As is the case with all speeches, knowing how to begin can feel like the hardest bit to crack about a eulogy. This is your chance to share stories and bits and pieces of history that you have shared with the loved one whose memory you’re honouring. It’s important to keep in mind that there is no way that you can capture each and every detail of someone’s life. So, you can be selective, and you shouldn’t worry if you can’t include everything.

Don’t stress about finding the perfect beginning. There is no such thing. Think back about the time you’ve spent together with the loved one being honoured. Talk to their close friends and relatives and try to see what recollections they have about them. During this process, you’ll notice that some common themes will emerge that can help you structure your narrative and tell your story with a cohesive beginning, middle and end.

2. Focus on the positives

As we go through life, there are both joyful and sorrowful moments. And it’s likely that you would have memories that encapsulate joy and sorrow about the time you’ve spent with the deceased. As much as possible, try not to dwell too much on the negative experiences. Emphasise the positive and uplifting memories as the highlights of your speech.

You can do this by sharing stories about the positive impact the person had on you and on the lives of loved ones. You can also share achievements they were most proud of and the generous contributions they have made in improving and supporting the lives of others around them.

3. Storytelling is key

As with any speech, it’s your ability to be a good and effective storyteller that can ensure your eulogy hits the right chords. Stories can form an important part of the healing process for all present. It’s good to choose from a wide selection of anecdotes and pick those that you feel describe the true essence and character of the person you’re honouring. Your stories can be a medium for others to reminisce about their own fond memories about the deceased and become an important part of sharing grief in a collective way.

What to include in a eulogy?

Important names, dates and their significance

Begin by introducing yourself and explaining how you’re connected or related to the loved one you’re honouring. This sounds simple, but you’ll be surprised how easy it is to overlook this basic step.

Go on to provide the full name, place and date of birth of your loved one. Then acknowledge the parents of the loved one with their names. You can also mention any other significant people in their life at this point such as their partners, children, siblings and other lifelong friends.
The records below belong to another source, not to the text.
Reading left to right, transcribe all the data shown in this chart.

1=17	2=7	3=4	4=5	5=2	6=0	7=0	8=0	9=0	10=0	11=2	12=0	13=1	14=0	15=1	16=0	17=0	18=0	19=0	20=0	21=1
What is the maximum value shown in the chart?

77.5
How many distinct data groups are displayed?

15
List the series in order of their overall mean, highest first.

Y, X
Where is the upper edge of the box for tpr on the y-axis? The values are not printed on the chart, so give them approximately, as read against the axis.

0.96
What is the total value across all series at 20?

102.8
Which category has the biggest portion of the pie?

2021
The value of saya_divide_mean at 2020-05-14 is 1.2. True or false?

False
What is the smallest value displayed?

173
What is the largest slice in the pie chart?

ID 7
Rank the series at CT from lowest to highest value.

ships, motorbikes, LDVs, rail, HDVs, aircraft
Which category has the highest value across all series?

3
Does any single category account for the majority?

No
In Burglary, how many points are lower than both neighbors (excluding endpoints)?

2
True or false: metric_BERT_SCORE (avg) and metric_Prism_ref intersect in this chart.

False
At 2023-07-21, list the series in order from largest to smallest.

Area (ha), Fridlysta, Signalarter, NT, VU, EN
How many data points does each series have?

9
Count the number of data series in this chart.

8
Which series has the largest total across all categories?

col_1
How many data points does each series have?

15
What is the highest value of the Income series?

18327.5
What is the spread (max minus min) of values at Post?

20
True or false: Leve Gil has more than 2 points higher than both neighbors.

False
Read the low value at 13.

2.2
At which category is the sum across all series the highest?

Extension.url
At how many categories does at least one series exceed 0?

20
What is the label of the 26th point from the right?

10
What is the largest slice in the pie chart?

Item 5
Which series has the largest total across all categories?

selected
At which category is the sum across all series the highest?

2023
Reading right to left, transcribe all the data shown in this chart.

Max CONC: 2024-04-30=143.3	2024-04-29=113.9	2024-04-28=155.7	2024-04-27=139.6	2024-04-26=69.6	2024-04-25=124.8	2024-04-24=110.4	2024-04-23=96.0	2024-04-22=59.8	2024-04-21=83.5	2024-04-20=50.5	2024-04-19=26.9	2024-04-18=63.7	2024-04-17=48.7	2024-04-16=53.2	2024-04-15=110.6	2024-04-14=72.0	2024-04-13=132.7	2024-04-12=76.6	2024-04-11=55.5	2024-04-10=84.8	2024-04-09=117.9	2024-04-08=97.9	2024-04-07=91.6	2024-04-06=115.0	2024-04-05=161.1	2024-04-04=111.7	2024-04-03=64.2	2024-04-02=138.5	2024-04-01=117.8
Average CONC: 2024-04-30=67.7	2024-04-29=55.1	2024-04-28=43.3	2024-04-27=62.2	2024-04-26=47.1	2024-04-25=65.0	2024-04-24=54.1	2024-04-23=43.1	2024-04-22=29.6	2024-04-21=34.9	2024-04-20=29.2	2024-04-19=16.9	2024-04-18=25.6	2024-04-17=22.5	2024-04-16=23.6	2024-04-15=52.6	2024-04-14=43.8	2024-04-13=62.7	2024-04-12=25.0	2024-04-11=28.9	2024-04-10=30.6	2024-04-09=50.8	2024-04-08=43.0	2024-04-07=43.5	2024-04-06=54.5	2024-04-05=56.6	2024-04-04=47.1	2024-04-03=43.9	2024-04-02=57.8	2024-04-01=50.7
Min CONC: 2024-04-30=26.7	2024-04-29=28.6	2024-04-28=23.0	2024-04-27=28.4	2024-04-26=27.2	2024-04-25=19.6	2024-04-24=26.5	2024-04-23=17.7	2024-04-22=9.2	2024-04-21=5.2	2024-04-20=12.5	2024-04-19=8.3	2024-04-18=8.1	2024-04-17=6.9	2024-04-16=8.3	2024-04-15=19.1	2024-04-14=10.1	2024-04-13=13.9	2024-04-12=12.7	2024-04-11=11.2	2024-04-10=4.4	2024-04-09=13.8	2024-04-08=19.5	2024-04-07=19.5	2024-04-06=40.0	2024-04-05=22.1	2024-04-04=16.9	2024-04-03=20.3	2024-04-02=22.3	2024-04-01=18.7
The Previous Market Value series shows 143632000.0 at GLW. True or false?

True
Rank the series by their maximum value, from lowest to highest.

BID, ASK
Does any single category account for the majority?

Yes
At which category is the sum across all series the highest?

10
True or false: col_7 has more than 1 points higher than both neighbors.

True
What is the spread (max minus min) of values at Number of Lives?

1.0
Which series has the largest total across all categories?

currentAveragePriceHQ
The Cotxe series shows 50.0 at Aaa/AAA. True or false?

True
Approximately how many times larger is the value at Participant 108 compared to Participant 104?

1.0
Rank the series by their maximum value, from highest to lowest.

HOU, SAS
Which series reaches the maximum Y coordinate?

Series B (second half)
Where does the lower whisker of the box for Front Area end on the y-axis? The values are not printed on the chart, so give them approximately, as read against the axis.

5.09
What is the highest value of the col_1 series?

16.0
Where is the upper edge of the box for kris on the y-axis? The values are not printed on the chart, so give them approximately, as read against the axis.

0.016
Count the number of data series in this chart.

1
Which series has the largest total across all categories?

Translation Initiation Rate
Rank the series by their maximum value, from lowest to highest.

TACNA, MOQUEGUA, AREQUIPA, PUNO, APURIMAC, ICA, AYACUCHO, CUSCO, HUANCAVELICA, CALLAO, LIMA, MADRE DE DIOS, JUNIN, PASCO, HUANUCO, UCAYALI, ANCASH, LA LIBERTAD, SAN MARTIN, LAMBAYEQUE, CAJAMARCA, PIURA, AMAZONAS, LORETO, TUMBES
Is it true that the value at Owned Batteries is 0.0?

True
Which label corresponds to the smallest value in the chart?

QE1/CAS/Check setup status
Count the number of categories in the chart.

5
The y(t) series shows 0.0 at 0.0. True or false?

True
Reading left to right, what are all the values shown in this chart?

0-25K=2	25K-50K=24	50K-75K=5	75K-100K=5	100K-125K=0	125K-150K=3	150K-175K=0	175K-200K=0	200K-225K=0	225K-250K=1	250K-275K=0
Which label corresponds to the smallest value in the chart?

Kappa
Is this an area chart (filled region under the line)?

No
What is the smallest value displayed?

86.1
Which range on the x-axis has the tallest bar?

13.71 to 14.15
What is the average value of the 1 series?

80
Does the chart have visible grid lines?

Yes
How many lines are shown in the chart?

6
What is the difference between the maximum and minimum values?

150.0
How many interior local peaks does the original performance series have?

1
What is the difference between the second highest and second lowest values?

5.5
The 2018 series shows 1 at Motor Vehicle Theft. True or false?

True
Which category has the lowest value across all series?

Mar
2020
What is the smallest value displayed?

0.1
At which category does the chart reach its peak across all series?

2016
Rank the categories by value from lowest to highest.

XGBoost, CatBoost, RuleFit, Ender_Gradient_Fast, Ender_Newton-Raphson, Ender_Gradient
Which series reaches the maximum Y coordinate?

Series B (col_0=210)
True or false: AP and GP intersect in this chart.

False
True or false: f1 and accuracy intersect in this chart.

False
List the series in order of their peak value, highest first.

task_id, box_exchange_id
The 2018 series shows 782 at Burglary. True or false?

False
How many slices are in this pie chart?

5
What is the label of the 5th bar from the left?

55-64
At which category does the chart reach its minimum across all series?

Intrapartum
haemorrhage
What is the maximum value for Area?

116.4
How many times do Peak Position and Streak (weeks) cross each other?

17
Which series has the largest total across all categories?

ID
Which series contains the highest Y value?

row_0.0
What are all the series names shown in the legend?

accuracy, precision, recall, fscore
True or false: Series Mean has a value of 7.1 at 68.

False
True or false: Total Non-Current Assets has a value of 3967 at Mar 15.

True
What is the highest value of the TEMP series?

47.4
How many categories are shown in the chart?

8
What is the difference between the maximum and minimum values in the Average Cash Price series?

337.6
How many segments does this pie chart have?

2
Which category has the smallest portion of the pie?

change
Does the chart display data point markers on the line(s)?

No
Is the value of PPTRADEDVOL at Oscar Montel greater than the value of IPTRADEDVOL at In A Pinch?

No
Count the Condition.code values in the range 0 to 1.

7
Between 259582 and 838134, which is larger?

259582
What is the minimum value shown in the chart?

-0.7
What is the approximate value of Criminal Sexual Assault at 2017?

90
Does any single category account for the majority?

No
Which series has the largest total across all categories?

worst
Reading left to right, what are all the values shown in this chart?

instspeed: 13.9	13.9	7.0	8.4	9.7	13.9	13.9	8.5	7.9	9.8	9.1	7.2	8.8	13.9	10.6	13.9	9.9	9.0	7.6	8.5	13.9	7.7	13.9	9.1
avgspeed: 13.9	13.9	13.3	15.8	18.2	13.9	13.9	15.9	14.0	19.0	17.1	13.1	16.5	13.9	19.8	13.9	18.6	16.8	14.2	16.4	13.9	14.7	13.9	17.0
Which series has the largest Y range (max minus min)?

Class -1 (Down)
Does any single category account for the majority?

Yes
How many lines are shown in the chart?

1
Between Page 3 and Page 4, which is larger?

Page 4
Acknowledging all these people by name allows the tribute to be a collective and shared experience.

Work and education history

Mention the school your loved one went to and give some background about their favourite subjects. Were they interested in the arts or did they have a scientific leaning? Mention any further educational qualifications and any other notable awards they received.

You can also give a brief summary of their working life but remember to not make it sound like a CV. Include only those moments that your loved one was most proud of.

Interests and hobbies

Mention what your loved one was like outside their working life. What were their interests and hobbies? Did they like to be outdoors and travel or were they more of a bookworm? This will help give a more well-rounded perspective on their life.

Bring it all together

Now that you’ve got all the elements you need to tell your story, you need to bring it all together. It doesn’t have to be a speech without any visual aid or cues. You can support your anecdotes with a photo slideshow filled with relevant images that help visualise the story you are telling.

Prepare beforehand and keep it short

The one thing you should absolutely NOT do is turn up unprepared for your eulogy and start rambling. Always prepare and rehearse your speech beforehand and keep it succinct: three to five minutes is ideal. You can also print a copy of your eulogy and keep it on hand to make it easier if you feel overwhelmed.